# Thyroid papillary cancer with spread to neck lymph gland



## Hope57 (Sep 16, 2010)

Has anyone had thyroid cancer with lymph gland spread to neck?
If so, what is the cure rate?


----------



## CareBear3030 (Jun 9, 2010)

Metastisis into the lymph nodes indicates a higher rate of possible reoccurance, but not any worry of any higher mortality rate. Which for papillary it is 99% at 5 years and 80-90% @ 10 years. Given that a large percentage of people that get this cancer are already older... that 80-90% could certainly be that they passed for other reasons.
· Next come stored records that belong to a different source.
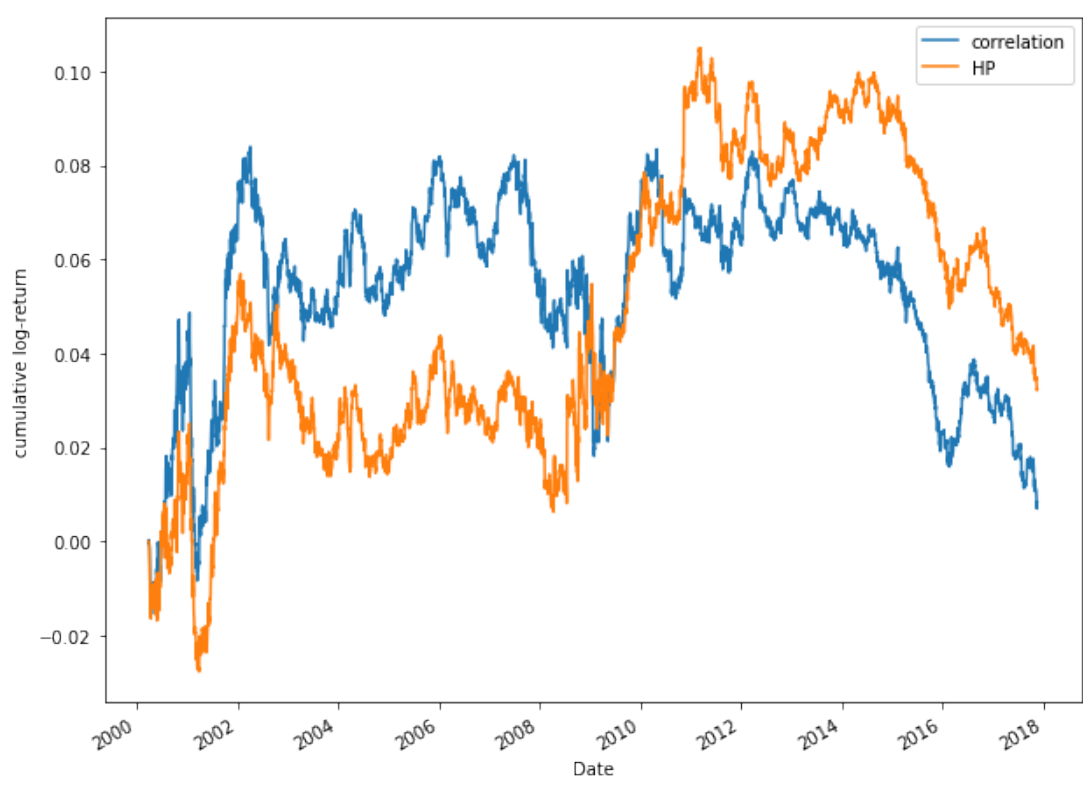
Figure 18. Comparative cumulative log-return of a 20-pair portfolio between HP methods and Pearson’s correlation coefficient, of Dow Jones securities in the period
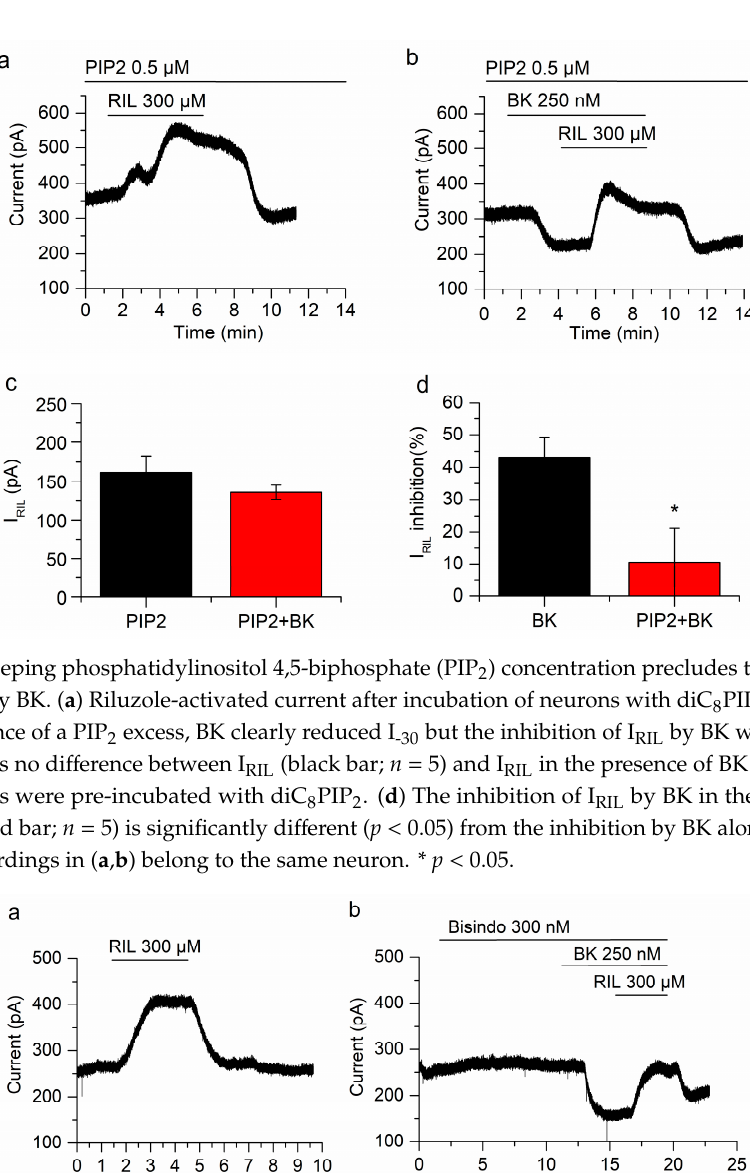
comparing riluzole activation in the presence and absence of 2-APB and differences were not found [26]. Interestingly, the application of 2-APB produced a fast increase of I -30 (71.4 ± 19.3 pA; p = 0.020; Figure 7b), this was a transient effect that slowly decreased in − 29.9 ± 9.7 pA ( p = 0.037). This was in agreement with 2-APB acting as a TREK-2 activator [51]. The application of BK (250 nM) still reduced I -30 in the presence of 2-APB ( − 48.3 ± 1.5 pA; p = 5.18 × 10 − 6 ; n = 5; Figure 7b), probably reflecting the inhibition of the TREK-2 current, previously activated by 2-APB.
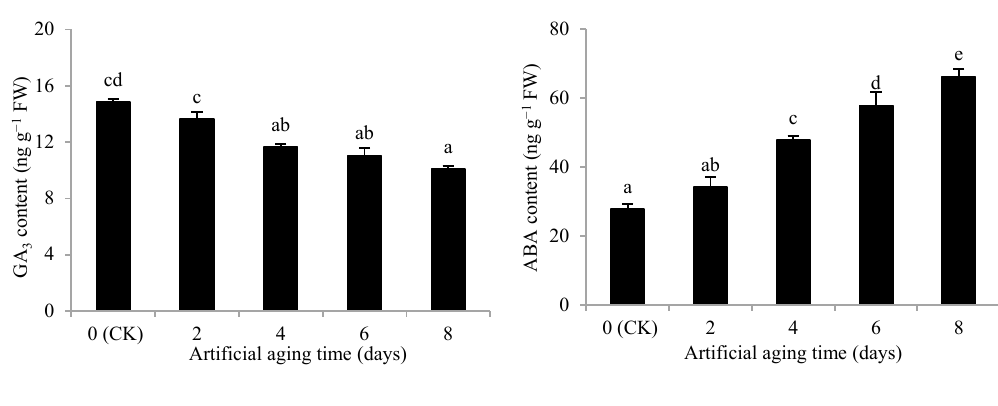
) and abscisic acid (ABA) content of Aegilops tauschii seeds. 3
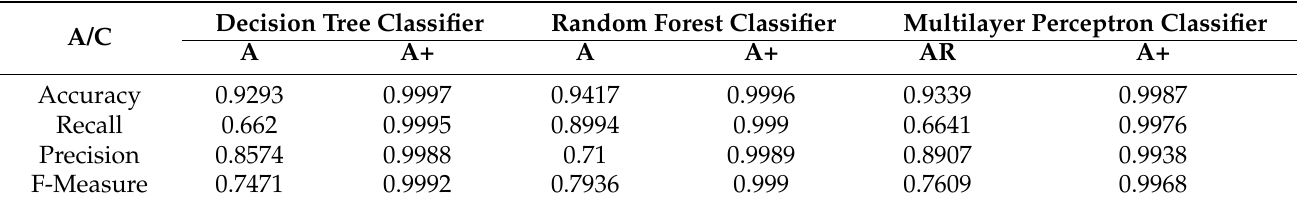
Table 4. Results for the air-conditioner. With “A” we refer to the experiments that used only active power. With “AR” we refer to experiments with active and reactive power and with “A + ” we refer to experiments with all the selected attributes.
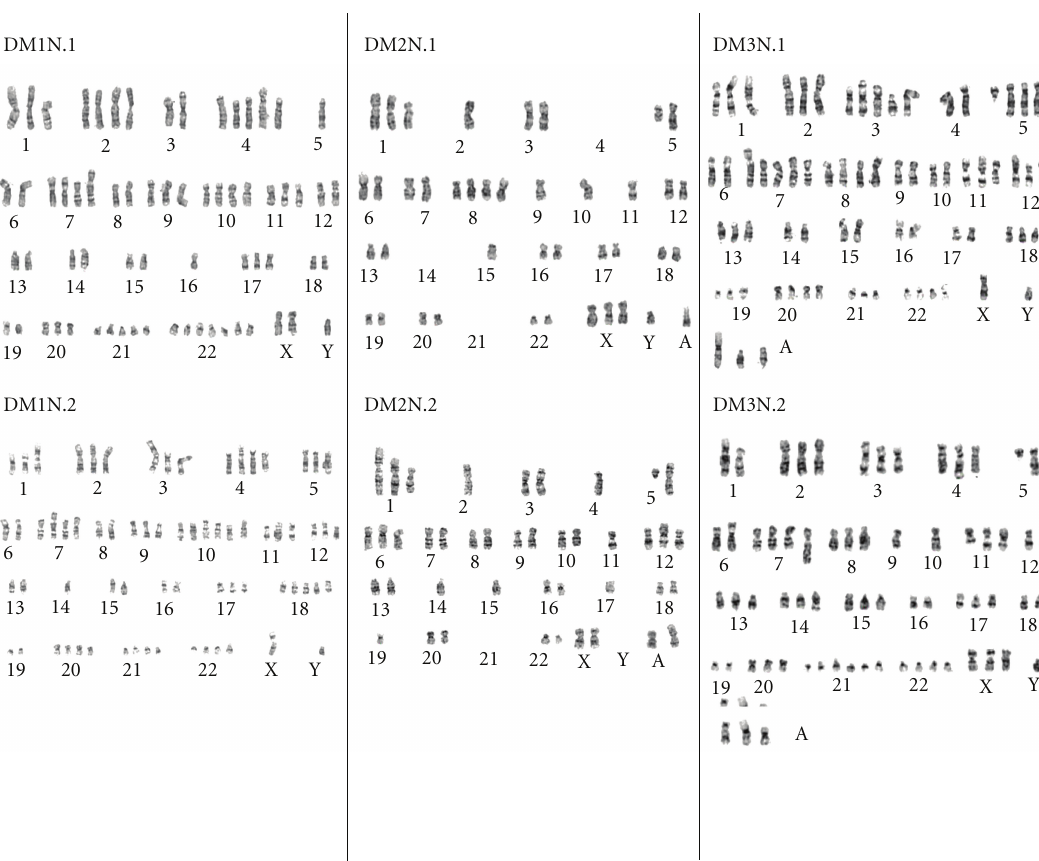
Figure 1: Chromosomal abnormalities are prevalent in melanoma. Shown are pairs of representative karyotypes from 3 melanoma lines, DM1N, DM2N, and DM3N revealing heterogeneity between cells within the culture and overall increases (D1 and D3) and decreases in the total number of chromosomes (D2). Single cell clones from these lines will also expand in culture giving rise to cells with di ff erent karyotypes (data not shown) suggesting ongoing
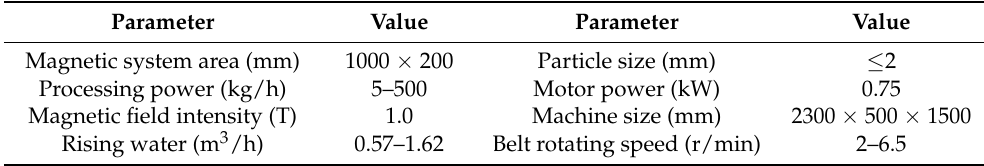
Table 2. Main parameters of plate high gradient magnetic separator.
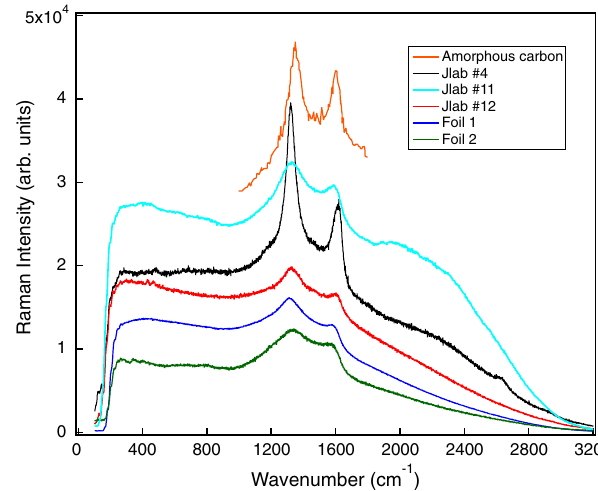
FIG. 7. Raman spectra taken from cold-worked Nb foils and Jlab hot spots in comparison with spectrum from amorphous carbon [37]. Foils 1 and 2 are from Alpha Aesar that have been annealed to the melting point in UHV and subsequently cold worked in air as described in the text. The legend shows the order of the spectra based on height of the 1300 cm (cid:3) 1 peak.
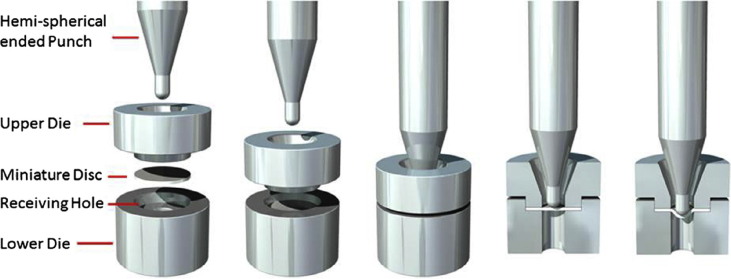
Schematic of the small punch test showing the location of the small punch specimen and upper/lower dies. From Hurst et al. [2016].38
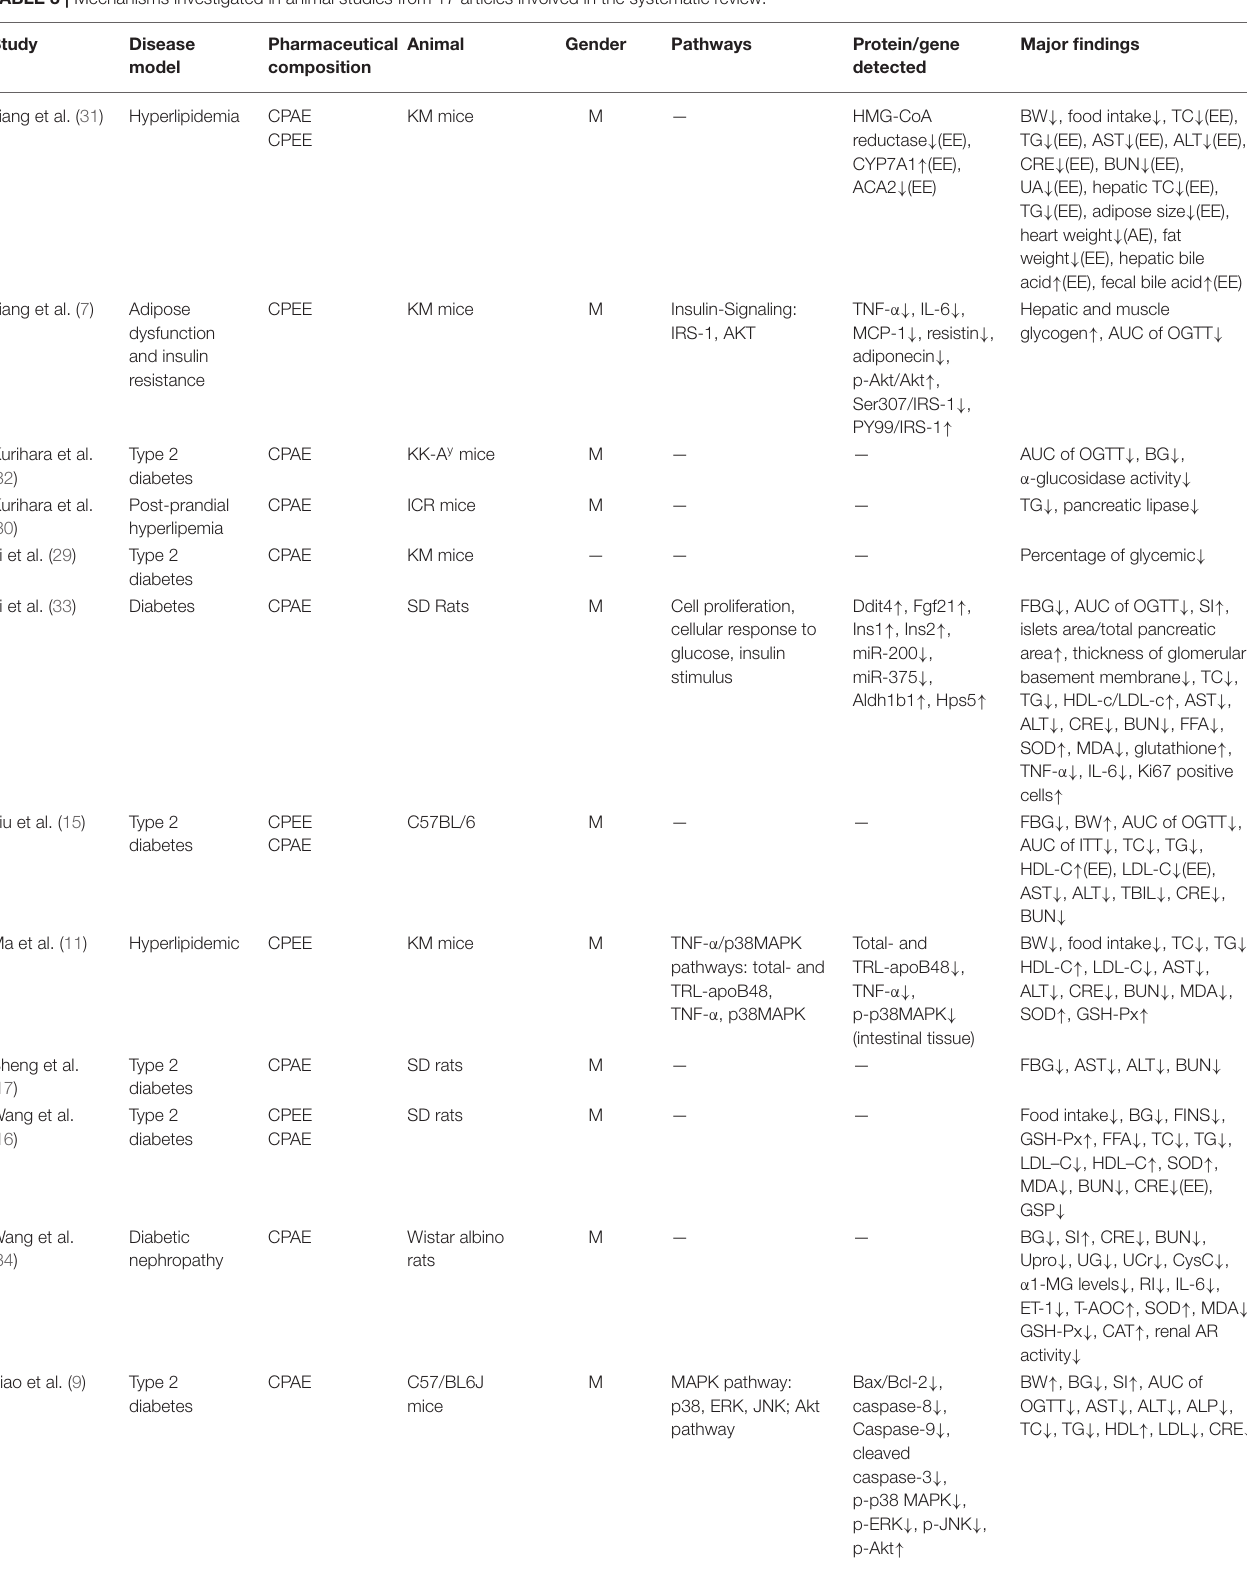
TABLE 3 | Mechanisms investigated in animal studies from 17 articles involved in the systematic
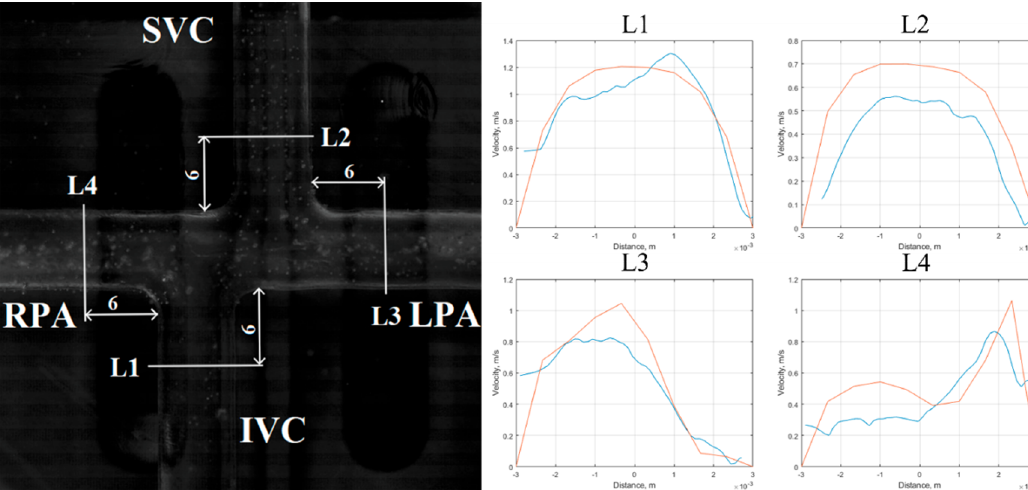
Figure 11. Velocity modulus distribution in various sections for TCPC ‐ 2: red line—CFD modeling, blue line—experimental data. L3 and L4 repeat the distribution shape. At L1 (blue line) it is shifted towards the LPA. L2 (blue line) reflects the presence of an additional local hydraulic resistance.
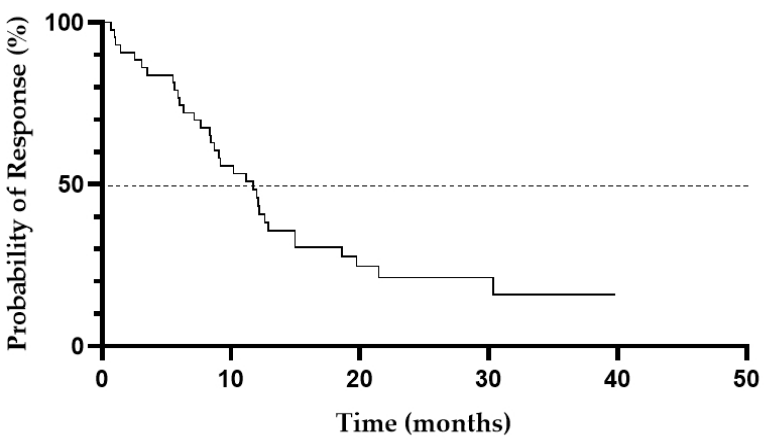
Figure 1. Duration of response in patients who achieved CR/CRi to LD-AC+cladribine. Both higher burden of comorbidities (defined as HCT-CI score ≥ 3) and adverse cytogenetic risk negatively affected the CR/CRi rate in the univariate analysis (CR/CRi rate 47.9% and 28.4%, respectively, for patients with HCT-CI score of 0–2 vs. ≥ 3, p = 0.03; CR/CRi rate 19.6% and 51%, respectively, for patients with adverse vs. intermediate cytogenetic risk, p = 0.009) (Table 2). However, in the multivariate analysis only adverse cytogenetic risk negatively affected the CR/CRi rate (Table 2). Table 2. Univariate and multivariate analyses of factors affecting the CR/CRi rate. Independent Variable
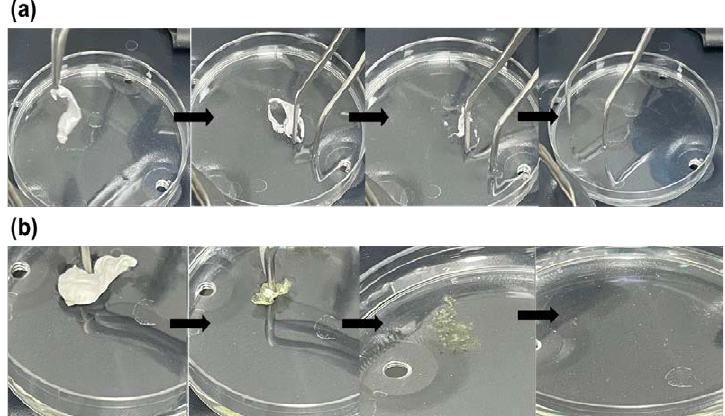
Figure 5. The disintegration of ( a ) blank fibers and ( b ) drug-loaded fibers shows that the blank fiber disintegrated and dissolved more rapidly (≤2 s) than the drug-loaded fibers (≤12 s). The yellow color in the drug-loaded nanofibers indicates the encapsulation of nifedipine.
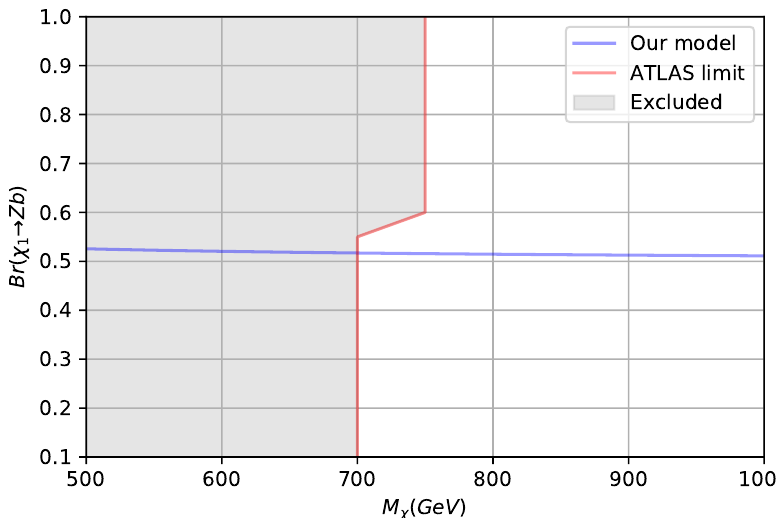
Figure 8. Projected ATLAS limit [98] on vector-like quark mass from (cid:31) 1 ! Zb demonstrates a lower limit on m (cid:31) , with (cid:12)xed mixing Yukawa Y b = 1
You will have to watch reoccurance closer, but you have the same great prognosis as the rest of us!

http://www.endocrineweb.com/conditions/thyroid-cancer/papillary-cancer
_"Papillary tumors are the most common of all thyroid cancers (>70%). Papillary carcinoma typically arises as an irregular, solid or cystic mass that arises from otherwise normal thyroid tissue. This cancer has a high cure rate with ten year survival rates for all patients with papillary thyroid cancer estimated at 80-90%. Cervical metastasis (spread to lymph nodes in the neck) are present in 50% of small tumors and in over 75% of the larger thyroid cancers. The presence of lymph node metastasis in these cervical areas causes a higher recurrence rate but not a higher mortality rate. Distant metastasis (spread) is uncommon, but lung and bone are the most common sites. Tumors that invade or extend beyond the thyroid capsule have a worsened prognosis because of a high local recurrence rate."_


----------



## Hope57 (Sep 16, 2010)

Thanks for the info, i think whenever you hear lymph gland spread you think total body
spread.


----------